Nikolai Bukharin

Common Work for the Common Pot

(from “Pravda”)

Source: The Communist, December 23, 1920, p. 5 (875 words)
Transcription: Ted Crawford
HTML Markup: Brian Reid
Proofreader: David Tate
Public Domain: Marxists Internet Archive (2007). You may freely copy, distribute, display and perform this work; as well as make derivative and commercial works. Please credit “Marxists Internet Archive” as your source.


Entering upon the fourth year of its power and its work of reconstruction, the proletariat can with pride say one thing: “Now there has been proof in practice of the correctness of the Communist policy—of the policy of Common Work for the Common Pot.”

Let us take the chief and most burning question, the question of food. To-day no one, not even our most malignant foe, can deny that the situation has become much better, in spite of a very bad harvest covering a number of the provinces. Every working man, every working woman, every working-class family, every consumer feels that an improvement has set in. True, it is not very sweet even now; but if we compare the state of affairs now with that which existed this time last year, there can be no discussion. We have left the point of stagnation, and are moving forward. How have we achieved this? By the improvement of the State apparatus, by increasing the number of food-workers, by common work for the common pot.

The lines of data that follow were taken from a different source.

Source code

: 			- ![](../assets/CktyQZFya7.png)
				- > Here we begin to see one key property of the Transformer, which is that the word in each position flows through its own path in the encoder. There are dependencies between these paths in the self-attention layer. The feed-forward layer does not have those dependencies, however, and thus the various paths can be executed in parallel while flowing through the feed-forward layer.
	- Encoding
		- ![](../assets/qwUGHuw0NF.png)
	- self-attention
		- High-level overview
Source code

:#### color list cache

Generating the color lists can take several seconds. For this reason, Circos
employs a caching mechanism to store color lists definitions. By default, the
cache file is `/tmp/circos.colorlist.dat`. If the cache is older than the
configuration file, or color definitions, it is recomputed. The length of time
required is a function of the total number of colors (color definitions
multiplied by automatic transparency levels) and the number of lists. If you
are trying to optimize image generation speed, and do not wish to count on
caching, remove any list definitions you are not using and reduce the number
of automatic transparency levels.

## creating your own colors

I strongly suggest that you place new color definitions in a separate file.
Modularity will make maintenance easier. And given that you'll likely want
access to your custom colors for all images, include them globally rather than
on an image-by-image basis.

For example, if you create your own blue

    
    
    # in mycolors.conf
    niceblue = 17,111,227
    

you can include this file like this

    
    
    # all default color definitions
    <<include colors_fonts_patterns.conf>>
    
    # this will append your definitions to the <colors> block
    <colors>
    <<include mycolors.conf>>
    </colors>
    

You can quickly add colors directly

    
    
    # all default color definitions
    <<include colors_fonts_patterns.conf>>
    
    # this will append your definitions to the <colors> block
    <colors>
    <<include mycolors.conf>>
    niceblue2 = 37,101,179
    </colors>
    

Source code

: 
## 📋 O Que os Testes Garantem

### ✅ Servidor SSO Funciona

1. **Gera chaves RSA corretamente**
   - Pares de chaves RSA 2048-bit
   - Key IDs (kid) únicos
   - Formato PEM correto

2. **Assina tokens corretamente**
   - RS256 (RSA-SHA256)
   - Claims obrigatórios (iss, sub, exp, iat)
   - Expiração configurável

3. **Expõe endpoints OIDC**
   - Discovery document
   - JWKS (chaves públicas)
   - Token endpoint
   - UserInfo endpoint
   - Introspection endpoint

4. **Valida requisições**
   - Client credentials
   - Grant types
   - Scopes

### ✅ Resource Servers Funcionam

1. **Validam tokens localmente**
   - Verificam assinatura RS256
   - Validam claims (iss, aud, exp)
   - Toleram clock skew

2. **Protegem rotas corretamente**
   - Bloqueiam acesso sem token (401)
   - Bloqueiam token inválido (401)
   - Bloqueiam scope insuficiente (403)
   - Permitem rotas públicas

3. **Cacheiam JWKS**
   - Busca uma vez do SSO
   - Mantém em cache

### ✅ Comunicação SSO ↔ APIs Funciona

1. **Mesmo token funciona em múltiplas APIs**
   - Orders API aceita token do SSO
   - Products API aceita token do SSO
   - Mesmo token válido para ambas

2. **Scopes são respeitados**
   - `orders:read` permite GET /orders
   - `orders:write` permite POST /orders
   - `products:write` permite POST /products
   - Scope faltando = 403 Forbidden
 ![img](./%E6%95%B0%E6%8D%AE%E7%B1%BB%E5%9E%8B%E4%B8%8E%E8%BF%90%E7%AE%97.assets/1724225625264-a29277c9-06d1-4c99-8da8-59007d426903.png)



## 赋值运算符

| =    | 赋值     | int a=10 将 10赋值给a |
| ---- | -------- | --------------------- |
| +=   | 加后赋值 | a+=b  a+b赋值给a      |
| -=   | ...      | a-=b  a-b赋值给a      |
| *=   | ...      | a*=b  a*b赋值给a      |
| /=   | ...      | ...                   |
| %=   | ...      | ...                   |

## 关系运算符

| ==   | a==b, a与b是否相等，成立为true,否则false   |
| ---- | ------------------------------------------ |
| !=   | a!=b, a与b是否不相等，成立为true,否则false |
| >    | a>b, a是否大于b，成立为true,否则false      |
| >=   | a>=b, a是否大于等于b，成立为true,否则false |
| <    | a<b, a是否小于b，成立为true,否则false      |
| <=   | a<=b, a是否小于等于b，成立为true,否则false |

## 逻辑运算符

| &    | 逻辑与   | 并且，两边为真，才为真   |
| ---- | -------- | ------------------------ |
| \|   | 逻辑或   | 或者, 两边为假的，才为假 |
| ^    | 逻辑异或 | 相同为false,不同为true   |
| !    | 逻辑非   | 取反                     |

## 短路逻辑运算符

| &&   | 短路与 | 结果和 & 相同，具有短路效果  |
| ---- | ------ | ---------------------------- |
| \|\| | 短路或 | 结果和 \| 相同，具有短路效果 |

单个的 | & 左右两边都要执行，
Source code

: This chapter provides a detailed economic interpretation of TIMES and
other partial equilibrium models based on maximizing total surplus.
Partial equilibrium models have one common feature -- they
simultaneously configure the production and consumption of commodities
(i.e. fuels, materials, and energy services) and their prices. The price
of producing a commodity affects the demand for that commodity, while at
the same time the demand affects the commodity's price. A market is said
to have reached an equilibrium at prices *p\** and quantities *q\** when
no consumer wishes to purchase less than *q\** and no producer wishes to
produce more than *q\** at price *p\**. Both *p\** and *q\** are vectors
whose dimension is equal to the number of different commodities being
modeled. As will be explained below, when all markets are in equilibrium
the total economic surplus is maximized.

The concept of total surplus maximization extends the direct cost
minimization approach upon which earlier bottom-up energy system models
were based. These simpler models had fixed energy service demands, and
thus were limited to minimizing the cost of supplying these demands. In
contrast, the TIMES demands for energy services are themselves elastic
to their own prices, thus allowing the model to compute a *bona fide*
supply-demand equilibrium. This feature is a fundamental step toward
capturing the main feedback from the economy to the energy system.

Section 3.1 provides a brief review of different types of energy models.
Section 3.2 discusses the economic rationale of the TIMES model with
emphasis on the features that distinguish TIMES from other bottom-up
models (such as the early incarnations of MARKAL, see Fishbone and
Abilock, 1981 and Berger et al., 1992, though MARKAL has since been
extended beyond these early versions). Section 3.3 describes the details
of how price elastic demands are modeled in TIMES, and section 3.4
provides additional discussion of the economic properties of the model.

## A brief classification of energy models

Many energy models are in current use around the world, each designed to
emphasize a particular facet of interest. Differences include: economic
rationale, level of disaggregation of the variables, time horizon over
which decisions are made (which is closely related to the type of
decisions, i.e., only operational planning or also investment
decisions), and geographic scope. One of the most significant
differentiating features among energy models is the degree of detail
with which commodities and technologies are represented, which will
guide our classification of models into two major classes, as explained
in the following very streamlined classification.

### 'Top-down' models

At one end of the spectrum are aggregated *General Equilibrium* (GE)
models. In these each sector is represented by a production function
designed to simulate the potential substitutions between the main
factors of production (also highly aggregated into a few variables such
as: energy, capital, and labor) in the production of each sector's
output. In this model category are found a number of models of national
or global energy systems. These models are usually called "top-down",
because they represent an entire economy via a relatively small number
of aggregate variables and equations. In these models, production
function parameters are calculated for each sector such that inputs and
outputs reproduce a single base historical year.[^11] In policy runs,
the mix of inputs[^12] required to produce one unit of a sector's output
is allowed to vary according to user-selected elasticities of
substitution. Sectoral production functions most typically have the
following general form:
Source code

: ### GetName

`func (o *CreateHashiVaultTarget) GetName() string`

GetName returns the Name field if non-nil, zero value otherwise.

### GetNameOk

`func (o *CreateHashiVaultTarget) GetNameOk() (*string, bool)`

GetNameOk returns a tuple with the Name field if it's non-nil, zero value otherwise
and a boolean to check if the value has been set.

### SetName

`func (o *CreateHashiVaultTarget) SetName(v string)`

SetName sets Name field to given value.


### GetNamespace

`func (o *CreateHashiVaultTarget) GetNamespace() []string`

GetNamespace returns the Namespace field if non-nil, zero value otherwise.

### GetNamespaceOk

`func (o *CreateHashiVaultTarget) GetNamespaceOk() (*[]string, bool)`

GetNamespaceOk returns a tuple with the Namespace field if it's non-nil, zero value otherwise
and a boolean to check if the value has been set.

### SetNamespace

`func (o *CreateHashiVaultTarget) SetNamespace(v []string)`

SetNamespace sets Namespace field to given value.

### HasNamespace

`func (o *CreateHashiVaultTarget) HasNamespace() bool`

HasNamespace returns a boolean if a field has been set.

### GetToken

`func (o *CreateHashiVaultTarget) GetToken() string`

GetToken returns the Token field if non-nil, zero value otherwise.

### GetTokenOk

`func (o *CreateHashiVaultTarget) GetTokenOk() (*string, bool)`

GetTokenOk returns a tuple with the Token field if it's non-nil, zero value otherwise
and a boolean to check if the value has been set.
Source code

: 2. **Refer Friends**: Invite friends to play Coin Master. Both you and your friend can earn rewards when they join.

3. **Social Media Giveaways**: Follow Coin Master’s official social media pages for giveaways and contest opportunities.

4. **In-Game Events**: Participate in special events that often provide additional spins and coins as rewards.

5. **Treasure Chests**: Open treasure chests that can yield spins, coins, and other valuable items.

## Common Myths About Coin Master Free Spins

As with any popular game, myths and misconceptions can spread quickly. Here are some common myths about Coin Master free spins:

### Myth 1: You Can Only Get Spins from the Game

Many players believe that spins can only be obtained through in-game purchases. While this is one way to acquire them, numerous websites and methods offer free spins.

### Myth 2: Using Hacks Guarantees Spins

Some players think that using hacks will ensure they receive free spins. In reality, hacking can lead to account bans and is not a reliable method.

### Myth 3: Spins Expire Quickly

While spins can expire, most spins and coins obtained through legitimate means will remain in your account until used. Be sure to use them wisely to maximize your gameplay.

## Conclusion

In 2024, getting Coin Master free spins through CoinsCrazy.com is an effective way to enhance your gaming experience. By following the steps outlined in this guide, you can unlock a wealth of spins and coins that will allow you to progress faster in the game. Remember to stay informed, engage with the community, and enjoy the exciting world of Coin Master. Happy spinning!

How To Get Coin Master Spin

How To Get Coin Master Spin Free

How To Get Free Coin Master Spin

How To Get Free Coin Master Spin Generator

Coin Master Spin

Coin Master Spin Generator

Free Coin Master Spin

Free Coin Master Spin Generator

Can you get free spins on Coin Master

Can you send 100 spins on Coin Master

We seldom hear now of free-trading, or at least much more seldom than before; and yet it would not hurt us to remember what existed then last autumn. We Communists were attacked under the watchword of “free-trade,” not only by our open enemies, not only by the village vultures, the speculators, the profiteers, but also by a considerable portion of the non class conscious working men and women. And now looking back, let us ask ourselves what would have happened if we had then had abandoned our positions by yielding to the cry “free-trade”. A year of bad harvests. Tens of millions of hungry workers, and Northern peasants and peasants of the Central area. Crippled transport. Enormous waves of starving people would have poured southward without plans, without knowledge of where there was and where there was not a harvest, destroying in their course the remainder of our resources in locomotives and trucks. Transport would have perished. State corn supplies would have been interrupted. Individual speculators would have made untold profits. Working-class families would have starved, and, their teeth chattering, would have watched the miserable plundering speculators playing into one another’s hands. Complete chaos, confusion, bloody unrest, collapse, and corruption—that is what free-trade, i.e., freedom for the rich to rob the poor, would have brought with it.

We went along another path, which seemed to many unattainable. And now we have proved that we are going forward, slowly but surely, along it—along the path of “common work for the common pot.”

Let us take the question of fuel. Let us compare even the external appearance of Moscow at the beginning of last winter and now. Last winter, all the house chimneys were dead. Nowhere was real smoke arising, and only little black stove pipes were ruining the walls. None of the Government offices were heated, to say nothing of private houses. All the White Guards prophesied destruction from cold for us this winter; while, in reality, however bad the situation is to-day, still things have considerably improved. Real smoke is coming out of real chimneys. In some places there is oil, and central heating has begun, and we are much better off also for wood.

And again, what is beginning to save us, comrades? Free trade in wood, private enterprise, the speculator, the broker, the robber? No! General State storage of fuel; mass work; the Red Army—(which has won us Baku; with its oil); in a word, that same “common work for the common pot.”

Transport is also improved. Thousands of Communist workers have been thrown on to the transport system, and have been actively at work along the lines, the ways, the depots—and little by little we are beginning to pull ourselves together. Even a number of factories and workshops—textile, and part of the metalworking groups—which hitherto were at a standstill, have now begun to work. The Labour State, its Army, its storing apparatus, its organisations for the mobilisation of labour power, etc., by their common work have created the conditions for a small but none the less, and all the more, reliable improvement.

All along the line, wherever we have had successes, beginning with the armed conflict and ending with the question of food, we have achieved those results, not by bowing to the watchwords of free-trade—they would have destroyed us—but by our organised common work—i.e., by Communist methods.

Not one of our opponents—we may take even Wrangel, for example—could have achieved such results. We know that in Wrangel’s camp “free-trade” brought about the result that the speculator was king, while the man in the street was nothing, and everything collapsed. This means that only the path to Communism, only Communist methods of work can save and will save human society.

And if history gives us a breathing-space, we shall turn the whole helm of our proletarian Government and the helm of our party in harmony with the watchword which alone at the present day can bring about social progress: “Common work for the common pot.”